How to Become a Data Scientist in Logistics
Once you have achieved the requisite data science skill set, usually this means you have a degree in a STEM discipline and X number of experiential years (which varies depending on the employer), then taking additional coursework in supply chain management or logistics is highly recommended.
The least expensive way to gain knowledge of this sector — other than being an intern — is to take one or more courses offered by a MOOC. Coursera and edX both offer courses in supply chain management. You can audit the courses for free or pay a per class fee to earn a certification. Notably, edX has developed a MicroMasters® Program in Supply Chain Management where you’ll take six courses, taught by MIT professors, including Supply Chain Analytics, Supply Chain Fundamentals, Supply Chain Comprehensive Exam, Supply Chain Design, Supply Chain Dynamics, and Supply Chain Technology Systems. The current cost is $1,080 ($200 per course), and you’re eligible to earn transferrable graduate credits if you decide to complete a masters degree at one of the preapproved institutions. Just a quick side note: logistics is intertwined with supply chain systems. You’ll be learning about both and how they interact with one another.

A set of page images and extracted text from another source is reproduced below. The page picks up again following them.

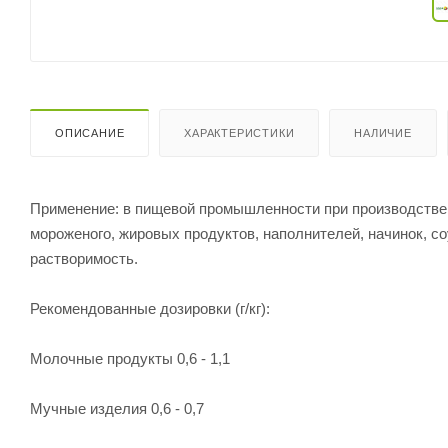
ОПИСАНИЕ
ХАРАКТЕРИСТИКИ
НАЛИЧИЕ
Применение: в пищевой промышленности при производстве
мороженого, жировых продуктов, наполнителей, начинок, с
растворимость.
Рекомендованные дозировки (г/кг):
Молочные продукты 0,6 - 1,1
Мучные изделия 0,6 - 0,7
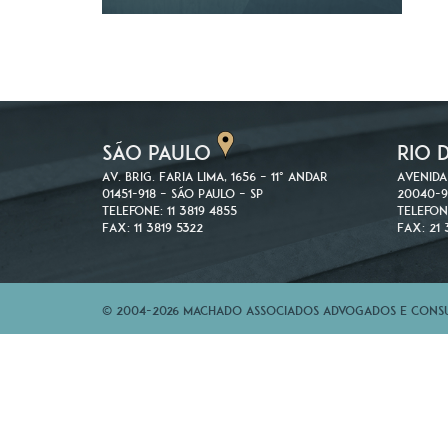
SÃO PAULO
RIO 
Av. Brig. Faria Lima, 1656 – 11º andar
Avenida
01451-918 – São Paulo – SP
20040-9
Telefone: 11 3819 4855
Telefon
Fax: 11 3819 5322
Fax: 21 
© 2004-2026 Machado Associados Advogados e Consul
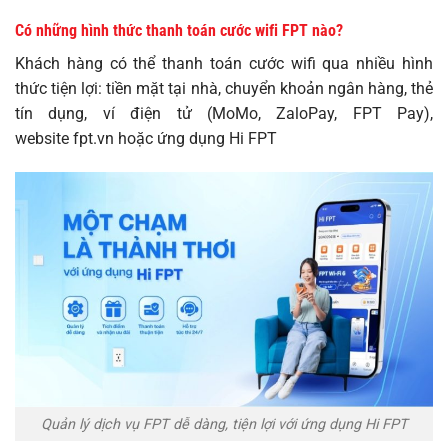
Có những hình thức thanh toán cước wifi FPT nào?
Khách hàng có thể thanh toán cước wifi qua nhiều hình
thức tiện lợi: tiền mặt tại nhà, chuyển khoản ngân hàng, thẻ
tín dụng, ví điện tử (MoMo, ZaloPay, FPT Pay),
website
fpt.vn
hoặc ứng dụng Hi FPT
Quản lý dịch vụ FPT dễ dàng, tiện lợi với ứng dụng Hi FPT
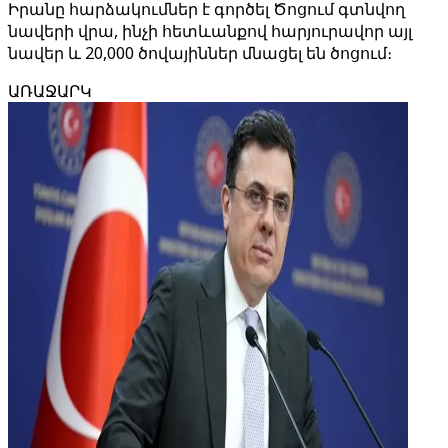
Իրանը հարձակումներ է գործել Ծոցում գտնվող
նավերի վրա, ինչի հետևանքով հարյուրավոր այլ
նավեր և 20,000 ծովայիններ մնացել են ծոցում։
ԱՌԱՋԱՐԿ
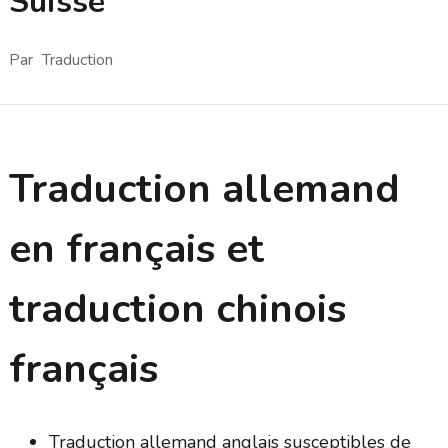
Suisse
Par
Traduction
Traduction allemand
en français et
traduction chinois
français
Traduction allemand anglais susceptibles de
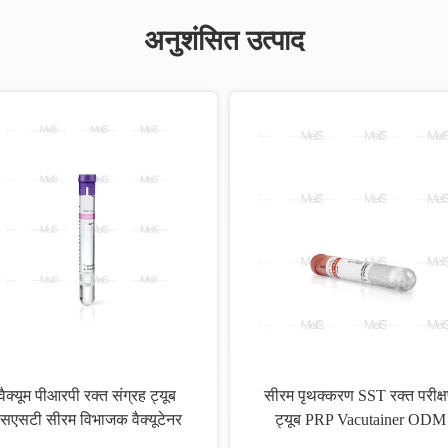
अनुशंसित उत्पाद
वैक्यूम पीआरपी रक्त संग्रह ट्यूब
सीरम पृथक्करण SST रक्त परीक्
सएसटी सीरम विभाजक वैक्यूटेनर
ट्यूब PRP Vacutainer ODM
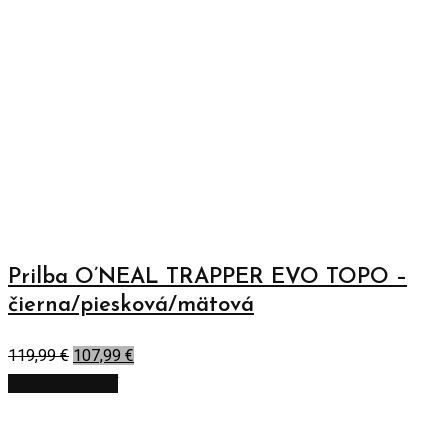
Prilba O’NEAL TRAPPER EVO TOPO –
čierna/piesková/mätová
119,99
€
107,99
€
Výber možností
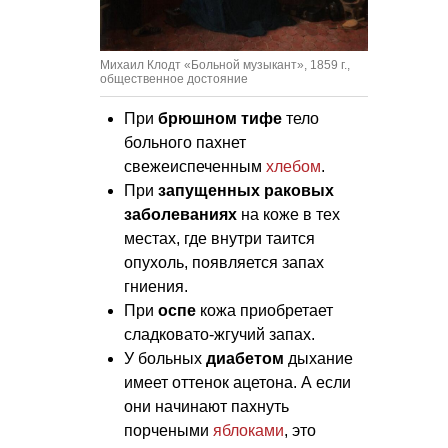
Михаил Клодт «Больной музыкант», 1859 г.,
общественное достояние
При
брюшном тифе
тело
больного пахнет
свежеиспеченным
хлебом
.
При
запущенных раковых
заболеваниях
на коже в тех
местах, где внутри таится
опухоль, появляется запах
гниения.
При
оспе
кожа приобретает
сладковато-жгучий запах.
У больных
диабетом
дыхание
имеет оттенок ацетона. А если
они начинают пахнуть
порчеными
яблоками
, это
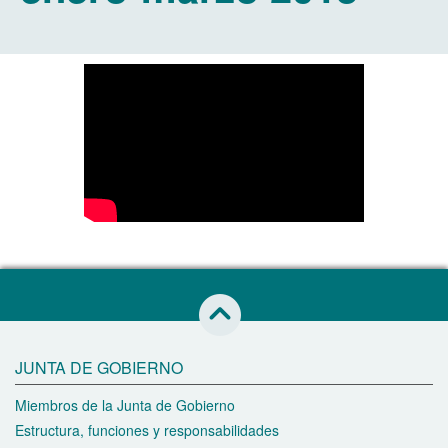
Saltar al inicio de esta página
JUNTA DE GOBIERNO
Miembros de la Junta de Gobierno
Estructura, funciones y responsabilidades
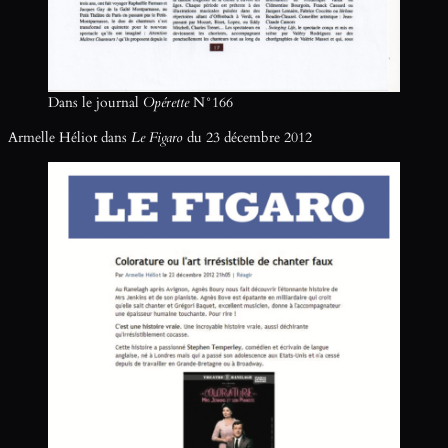
Dans le journal
Opérette
N°166
Armelle Héliot dans
Le Figaro
du 23 décembre 2012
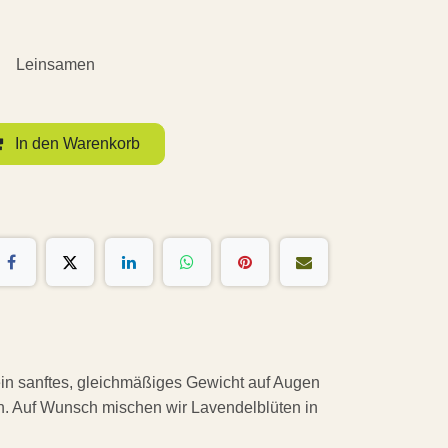
Leinsamen
In den Warenkorb
ein sanftes, gleichmäßiges Gewicht auf Augen
n. Auf Wunsch mischen wir Lavendelblüten in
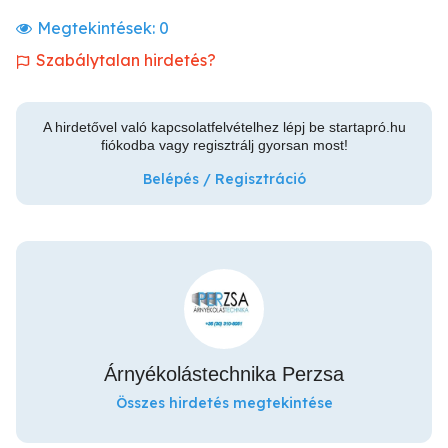
Megtekintések:
0
Szabálytalan hirdetés?
A hirdetővel való kapcsolatfelvételhez lépj be startapró.hu
fiókodba vagy regisztrálj gyorsan most!
Belépés / Regisztráció
Árnyékolástechnika Perzsa
Összes hirdetés megtekintése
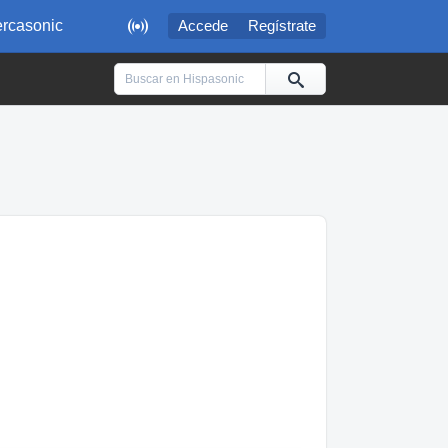

rcasonic
Accede
Regístrate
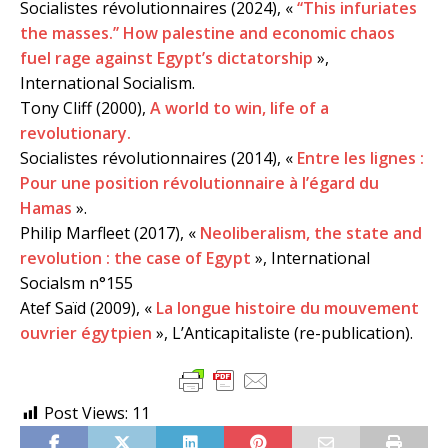
Socialistes révolutionnaires (2024), «
‘‘This infuriates
the masses.’’ How palestine and economic chaos
fuel rage against Egypt’s dictatorship
»,
International Socialism.
Tony Cliff (2000),
A world to win, life of a
revolutionary.
Socialistes révolutionnaires (2014), «
Entre les lignes :
Pour une position révolutionnaire à l’égard du
Hamas
».
Philip Marfleet (2017), «
Neoliberalism, the state and
revolution : the case of Egypt
», International
Socialsm n°155
Atef Saïd (2009), «
La longue histoire du mouvement
ouvrier égytpien
», L’Anticapitaliste (re-publication).
Post Views:
11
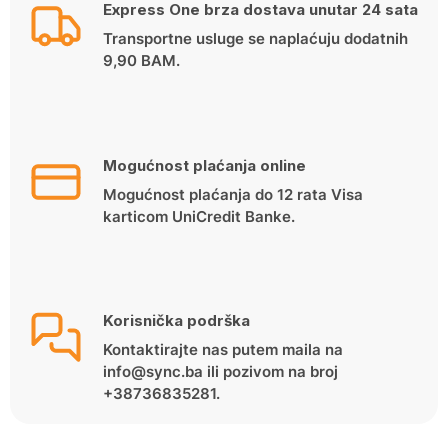
Express One brza dostava unutar 24 sata
Transportne usluge se naplaćuju dodatnih
9,90 BAM.
Mogućnost plaćanja online
Mogućnost plaćanja do 12 rata Visa
karticom UniCredit Banke.
Korisnička podrška
Kontaktirajte nas putem maila na
info@sync.ba ili pozivom na broj
+38736835281.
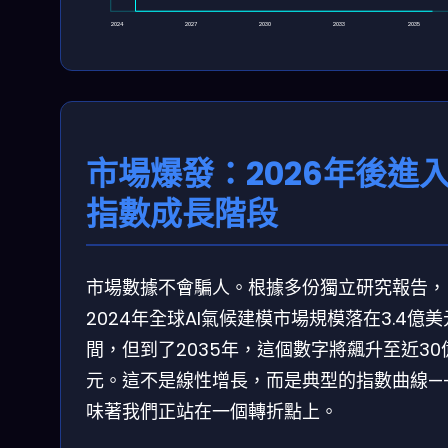
2024
2027
2030
2033
2035
市場爆發：2026年後進
指數成長階段
市場數據不會騙人。根據多份獨立研究報告，
2024年全球AI氣候建模市場規模落在3.4億
間，但到了2035年，這個數字將飆升至近30
元。這不是線性增長，而是典型的指數曲線—
味著我們正站在一個轉折點上。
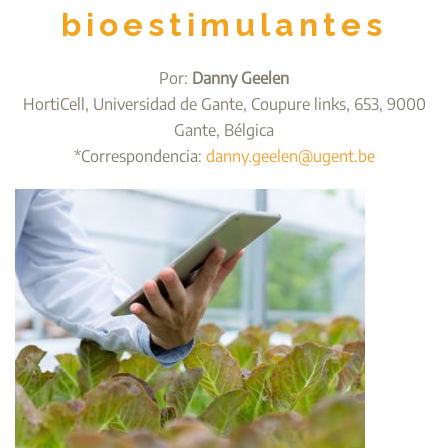
bioestimulantes
Por:
Danny Geelen
HortiCell, Universidad de Gante, Coupure links, 653, 9000
Gante, Bélgica
*Correspondencia:
danny.geelen@ugent.be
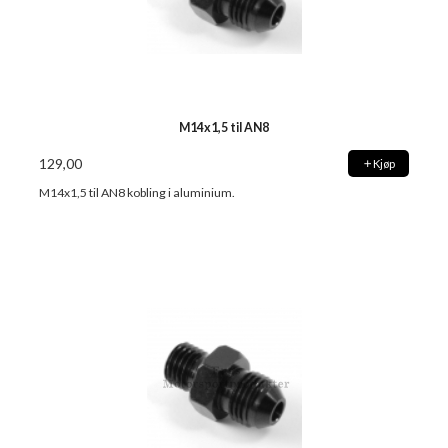
M14x1,5 til AN8
129,00
Kjøp
M14x1,5 til AN8 kobling i aluminium.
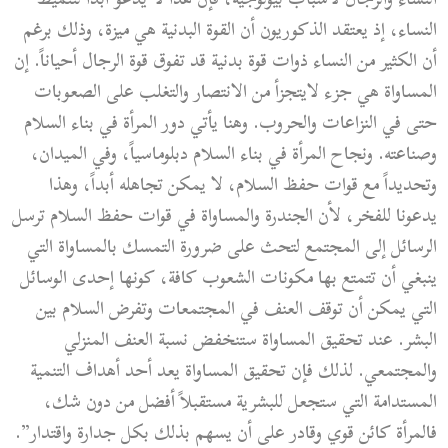
النساء، إذ يعتقد الذكوريون أن القوة البدنية هي ميزة، وذلك برغم
أن الكثير من النساء ذوات قوة بدنية قد تفوق قوة الرجال أحياناً. إن
المساواة هي جزء لايتجزأ من الانتصار والتغلب على الصعوبات
حتى في النزاعات والحروب. وهنا يأتي دور المرأة في بناء السلام
وصناعته. ونجاح المرأة في بناء السلام دبلوماسياً، وفي الميدان،
وتحديداً مع قوات حفظ السلام، لا يمكن تجاهله أبداً، وهذا
يدعونا للفخر، لأن الجندرة والمساواة في قوات حفظ السلام ترسل
الرسائل إلى المجتمع لتحث على ضرورة التمسك بالمساواة التي
ينبغي أن تتمتع بها مكونات الشعوب كافة، كونها إحدى الوسائل
التي يمكن أن توقف العنف في المجتمعات وتفرض السلام بين
البشر. عند تحقيق المساواة ستنخفض نسبة العنف المنزلي
والمجتمعي. لذلك فإن تحقيق المساواة يعد أحد أهداف التنمية
المستدامة التي ستجعل للبشرية مستقبلاً أفضل من دون شك،
فالمرأة كائن قوي وقادر على أن يسهم بذلك بكل جدارة واقتدار”.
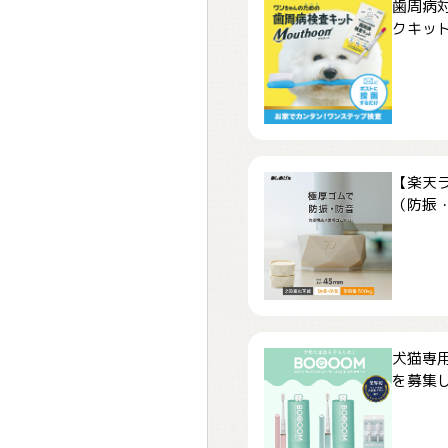
歯周病
クキット「
【楽天
（防振・
犬猫専用
を募集しま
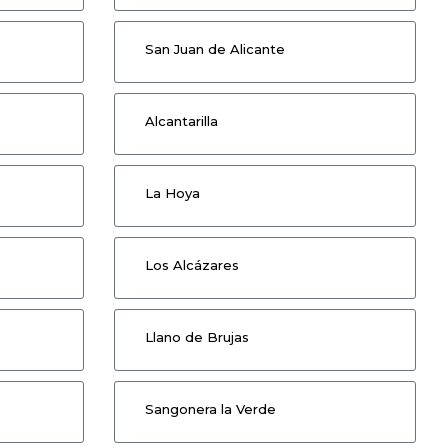
San Juan de Alicante
Alcantarilla
La Hoya
Los Alcázares
Llano de Brujas
Sangonera la Verde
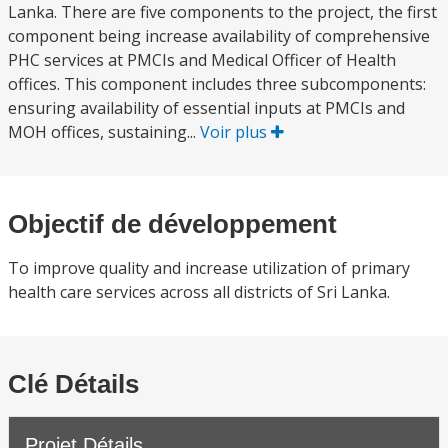
Lanka. There are five components to the project, the first
component being increase availability of comprehensive
PHC services at PMCIs and Medical Officer of Health
offices. This component includes three subcomponents:
ensuring availability of essential inputs at PMCIs and
MOH offices, sustaining...
Voir plus
Objectif de développement
To improve quality and increase utilization of primary
health care services across all districts of Sri Lanka.
Clé Détails
Projet Détails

Alternatively, if you’d prefer to acquire more extensive expertise in logistics and the supply chain, there are Masters of Business Administration with a Supply Chain Management and Logistics concentration available. If you’re not yet a data scientist, and you’re considering a data science degree program, then taking elective courses in business, logistics, and supply chain management will move you closer to quickly entering this industry. Finally, as a data scientist, you should expect your learning to continue. With global competition nipping at the heels of every industry, companies cannot rest on their laurels; they will need to create or use advanced technologies to stay ahead of the competition. Also, as we get closer to automating complex, data science-like tasks through the use of AI, data scientists will need to expand their knowledge into areas that are currently beyond AI’s capabilities.